_REQUIRED TASK_. Copy out word for word everything from the first line down to the line that contains "family: Cyclopteridae", including that line.

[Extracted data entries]

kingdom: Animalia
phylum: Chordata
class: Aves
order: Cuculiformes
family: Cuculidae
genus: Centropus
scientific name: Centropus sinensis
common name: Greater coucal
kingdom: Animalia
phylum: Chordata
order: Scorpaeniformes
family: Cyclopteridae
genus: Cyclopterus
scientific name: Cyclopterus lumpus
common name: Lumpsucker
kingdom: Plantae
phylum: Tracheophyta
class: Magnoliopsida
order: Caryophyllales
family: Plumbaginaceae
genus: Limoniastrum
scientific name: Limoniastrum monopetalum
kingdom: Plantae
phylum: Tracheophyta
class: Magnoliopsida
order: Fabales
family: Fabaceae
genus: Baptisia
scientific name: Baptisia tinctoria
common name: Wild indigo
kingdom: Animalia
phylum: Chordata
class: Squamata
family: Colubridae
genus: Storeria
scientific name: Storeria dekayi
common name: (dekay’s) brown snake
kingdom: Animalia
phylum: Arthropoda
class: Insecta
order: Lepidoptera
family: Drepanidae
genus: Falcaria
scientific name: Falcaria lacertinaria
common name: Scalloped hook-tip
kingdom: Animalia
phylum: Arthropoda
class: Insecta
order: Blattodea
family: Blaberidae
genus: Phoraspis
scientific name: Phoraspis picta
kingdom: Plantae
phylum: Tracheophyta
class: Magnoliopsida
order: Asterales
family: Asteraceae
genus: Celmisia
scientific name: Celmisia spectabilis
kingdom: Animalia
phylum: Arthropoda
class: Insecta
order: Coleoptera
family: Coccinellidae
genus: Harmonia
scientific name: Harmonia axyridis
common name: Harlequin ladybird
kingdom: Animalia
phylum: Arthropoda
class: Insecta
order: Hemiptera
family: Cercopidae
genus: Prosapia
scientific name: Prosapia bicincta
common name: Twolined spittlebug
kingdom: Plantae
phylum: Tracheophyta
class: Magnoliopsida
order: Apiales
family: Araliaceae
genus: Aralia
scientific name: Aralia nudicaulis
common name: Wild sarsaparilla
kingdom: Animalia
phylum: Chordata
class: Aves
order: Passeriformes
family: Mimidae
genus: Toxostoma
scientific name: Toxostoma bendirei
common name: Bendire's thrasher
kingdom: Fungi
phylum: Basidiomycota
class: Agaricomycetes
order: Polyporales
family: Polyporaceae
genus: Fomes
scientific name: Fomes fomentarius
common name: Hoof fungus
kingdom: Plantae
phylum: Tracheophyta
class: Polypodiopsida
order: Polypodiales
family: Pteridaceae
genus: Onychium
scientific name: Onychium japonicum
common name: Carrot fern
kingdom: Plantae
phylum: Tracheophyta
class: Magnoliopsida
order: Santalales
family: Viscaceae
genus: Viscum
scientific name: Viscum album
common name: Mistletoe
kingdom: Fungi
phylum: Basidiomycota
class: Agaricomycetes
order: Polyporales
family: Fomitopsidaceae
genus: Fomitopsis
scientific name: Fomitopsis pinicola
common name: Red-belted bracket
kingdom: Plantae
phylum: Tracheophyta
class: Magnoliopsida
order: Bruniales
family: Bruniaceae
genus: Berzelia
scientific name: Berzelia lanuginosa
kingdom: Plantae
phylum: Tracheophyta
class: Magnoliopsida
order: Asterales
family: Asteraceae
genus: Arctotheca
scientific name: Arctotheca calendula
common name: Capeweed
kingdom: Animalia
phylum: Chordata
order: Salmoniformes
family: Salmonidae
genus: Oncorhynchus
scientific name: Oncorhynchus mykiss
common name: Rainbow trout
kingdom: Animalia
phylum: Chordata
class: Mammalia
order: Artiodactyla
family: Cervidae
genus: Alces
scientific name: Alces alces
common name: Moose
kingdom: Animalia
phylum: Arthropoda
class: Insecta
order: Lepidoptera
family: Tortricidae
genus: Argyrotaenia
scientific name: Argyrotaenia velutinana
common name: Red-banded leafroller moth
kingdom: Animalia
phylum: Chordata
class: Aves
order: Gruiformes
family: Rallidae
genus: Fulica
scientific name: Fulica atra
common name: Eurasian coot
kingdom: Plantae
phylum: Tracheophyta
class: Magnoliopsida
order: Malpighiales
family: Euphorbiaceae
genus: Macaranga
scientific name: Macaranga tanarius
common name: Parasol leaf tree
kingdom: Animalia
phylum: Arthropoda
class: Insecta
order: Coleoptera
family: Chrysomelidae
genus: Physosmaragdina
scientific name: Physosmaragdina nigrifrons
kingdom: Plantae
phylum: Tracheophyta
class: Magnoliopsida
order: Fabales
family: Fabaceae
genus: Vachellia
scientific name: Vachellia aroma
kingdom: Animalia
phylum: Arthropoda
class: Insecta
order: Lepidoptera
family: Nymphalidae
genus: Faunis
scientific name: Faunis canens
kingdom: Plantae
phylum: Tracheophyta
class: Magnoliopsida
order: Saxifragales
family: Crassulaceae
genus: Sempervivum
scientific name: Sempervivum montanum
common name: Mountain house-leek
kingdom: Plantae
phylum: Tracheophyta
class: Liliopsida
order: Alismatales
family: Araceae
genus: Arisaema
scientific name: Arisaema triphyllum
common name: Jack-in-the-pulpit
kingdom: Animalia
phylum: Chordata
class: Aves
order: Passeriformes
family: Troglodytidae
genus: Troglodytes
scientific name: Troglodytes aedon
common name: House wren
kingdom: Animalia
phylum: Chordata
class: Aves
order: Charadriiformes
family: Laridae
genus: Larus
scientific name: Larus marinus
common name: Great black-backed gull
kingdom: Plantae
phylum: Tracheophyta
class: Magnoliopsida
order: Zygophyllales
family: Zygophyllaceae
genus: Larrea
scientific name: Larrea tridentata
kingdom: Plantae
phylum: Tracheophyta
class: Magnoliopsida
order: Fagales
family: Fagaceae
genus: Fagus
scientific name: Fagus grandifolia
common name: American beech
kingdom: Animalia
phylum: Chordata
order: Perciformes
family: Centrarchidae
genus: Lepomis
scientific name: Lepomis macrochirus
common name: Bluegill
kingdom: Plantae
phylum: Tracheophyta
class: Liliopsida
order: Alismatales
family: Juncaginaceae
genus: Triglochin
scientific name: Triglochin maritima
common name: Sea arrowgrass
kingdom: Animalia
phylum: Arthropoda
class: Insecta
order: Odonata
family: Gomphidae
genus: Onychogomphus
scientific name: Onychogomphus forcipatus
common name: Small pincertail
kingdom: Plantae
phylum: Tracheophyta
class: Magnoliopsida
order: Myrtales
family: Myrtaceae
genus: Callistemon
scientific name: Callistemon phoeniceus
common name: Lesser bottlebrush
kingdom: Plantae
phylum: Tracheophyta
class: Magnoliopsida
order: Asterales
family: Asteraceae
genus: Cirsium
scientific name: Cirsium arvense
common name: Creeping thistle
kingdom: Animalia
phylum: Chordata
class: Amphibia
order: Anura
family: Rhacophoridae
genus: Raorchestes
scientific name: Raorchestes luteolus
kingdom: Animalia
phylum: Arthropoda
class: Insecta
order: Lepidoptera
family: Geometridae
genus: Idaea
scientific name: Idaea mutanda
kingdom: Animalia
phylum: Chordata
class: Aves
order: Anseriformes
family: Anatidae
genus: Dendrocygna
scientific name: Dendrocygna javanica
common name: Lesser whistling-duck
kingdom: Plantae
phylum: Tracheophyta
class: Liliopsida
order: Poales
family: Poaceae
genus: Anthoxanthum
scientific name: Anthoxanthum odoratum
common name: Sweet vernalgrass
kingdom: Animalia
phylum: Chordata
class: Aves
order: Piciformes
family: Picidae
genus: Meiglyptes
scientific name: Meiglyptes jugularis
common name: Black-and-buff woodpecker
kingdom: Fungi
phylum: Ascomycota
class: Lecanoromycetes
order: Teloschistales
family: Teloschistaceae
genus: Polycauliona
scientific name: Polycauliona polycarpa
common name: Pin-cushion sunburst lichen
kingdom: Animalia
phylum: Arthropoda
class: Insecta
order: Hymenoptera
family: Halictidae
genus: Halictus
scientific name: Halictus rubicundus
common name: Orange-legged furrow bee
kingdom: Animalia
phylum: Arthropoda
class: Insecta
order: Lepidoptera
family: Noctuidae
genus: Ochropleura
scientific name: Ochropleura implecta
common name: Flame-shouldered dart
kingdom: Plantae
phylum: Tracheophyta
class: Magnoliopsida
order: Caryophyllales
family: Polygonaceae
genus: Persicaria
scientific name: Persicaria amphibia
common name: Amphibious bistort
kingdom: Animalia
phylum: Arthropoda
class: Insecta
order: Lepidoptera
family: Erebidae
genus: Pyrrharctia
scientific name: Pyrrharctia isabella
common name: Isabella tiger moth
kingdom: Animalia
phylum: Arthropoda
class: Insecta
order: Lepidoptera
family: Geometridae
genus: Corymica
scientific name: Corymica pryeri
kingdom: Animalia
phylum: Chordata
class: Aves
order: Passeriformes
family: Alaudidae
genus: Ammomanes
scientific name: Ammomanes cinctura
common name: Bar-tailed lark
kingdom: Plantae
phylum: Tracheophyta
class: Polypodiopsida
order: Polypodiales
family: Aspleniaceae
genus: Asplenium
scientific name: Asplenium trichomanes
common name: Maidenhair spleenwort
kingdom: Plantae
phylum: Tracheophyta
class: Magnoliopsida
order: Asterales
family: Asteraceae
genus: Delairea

_FINAL RESULT_.
kingdom: Animalia
phylum: Chordata
class: Aves
order: Cuculiformes
family: Cuculidae
genus: Centropus
scientific name: Centropus sinensis
common name: Greater coucal
kingdom: Animalia
phylum: Chordata
order: Scorpaeniformes
family: Cyclopteridae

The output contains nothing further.